### Try it
Rewrite as a numbered list the text lines of the listing, beginning at the line that contains "谷胱甘肽有天然来源吗？" and stopping after the line that contains "seres queridos en caso de un accidente fatal.". Omit blank lines and leave the pictures out.

BEGIN The data

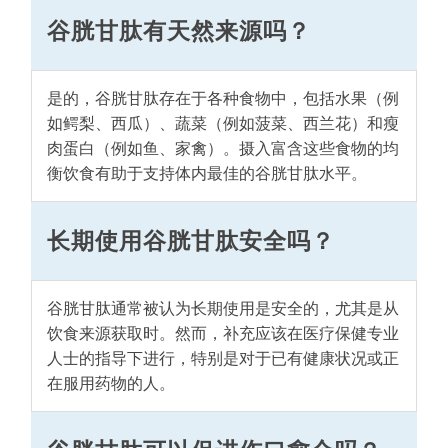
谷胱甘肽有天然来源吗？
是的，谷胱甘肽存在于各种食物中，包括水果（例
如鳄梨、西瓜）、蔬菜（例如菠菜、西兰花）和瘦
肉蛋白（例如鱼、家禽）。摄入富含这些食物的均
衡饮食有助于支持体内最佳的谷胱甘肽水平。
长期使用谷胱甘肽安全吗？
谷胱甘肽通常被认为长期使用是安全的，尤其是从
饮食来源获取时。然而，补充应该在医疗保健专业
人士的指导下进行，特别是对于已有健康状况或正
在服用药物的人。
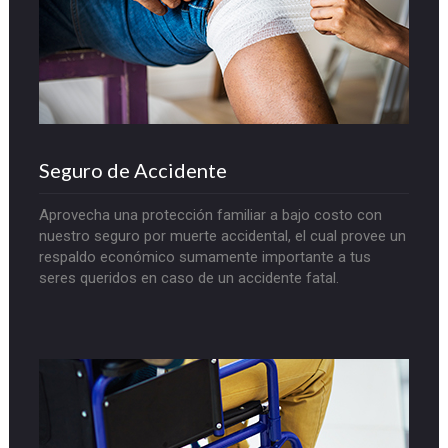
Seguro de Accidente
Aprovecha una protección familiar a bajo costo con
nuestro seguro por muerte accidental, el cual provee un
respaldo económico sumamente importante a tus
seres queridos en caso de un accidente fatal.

END The data
BEGIN The data

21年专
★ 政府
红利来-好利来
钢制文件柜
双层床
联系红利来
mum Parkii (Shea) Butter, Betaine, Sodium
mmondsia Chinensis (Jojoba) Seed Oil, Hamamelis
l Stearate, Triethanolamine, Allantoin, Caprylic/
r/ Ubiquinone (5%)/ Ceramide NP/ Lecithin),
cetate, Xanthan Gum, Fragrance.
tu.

END The data

### Solved problem
1. 谷胱甘肽有天然来源吗？
2. 是的，谷胱甘肽存在于各种食物中，包括水果（例
3. 如鳄梨、西瓜）、蔬菜（例如菠菜、西兰花）和瘦
4. 肉蛋白（例如鱼、家禽）。摄入富含这些食物的均
5. 衡饮食有助于支持体内最佳的谷胱甘肽水平。
6. 长期使用谷胱甘肽安全吗？
7. 谷胱甘肽通常被认为长期使用是安全的，尤其是从
8. 饮食来源获取时。然而，补充应该在医疗保健专业
9. 人士的指导下进行，特别是对于已有健康状况或正
10. 在服用药物的人。
11. Seguro de Accidente
12. Aprovecha una protección familiar a bajo costo con
13. nuestro seguro por muerte accidental, el cual provee un
14. respaldo económico sumamente importante a tus
15. seres queridos en caso de un accidente fatal.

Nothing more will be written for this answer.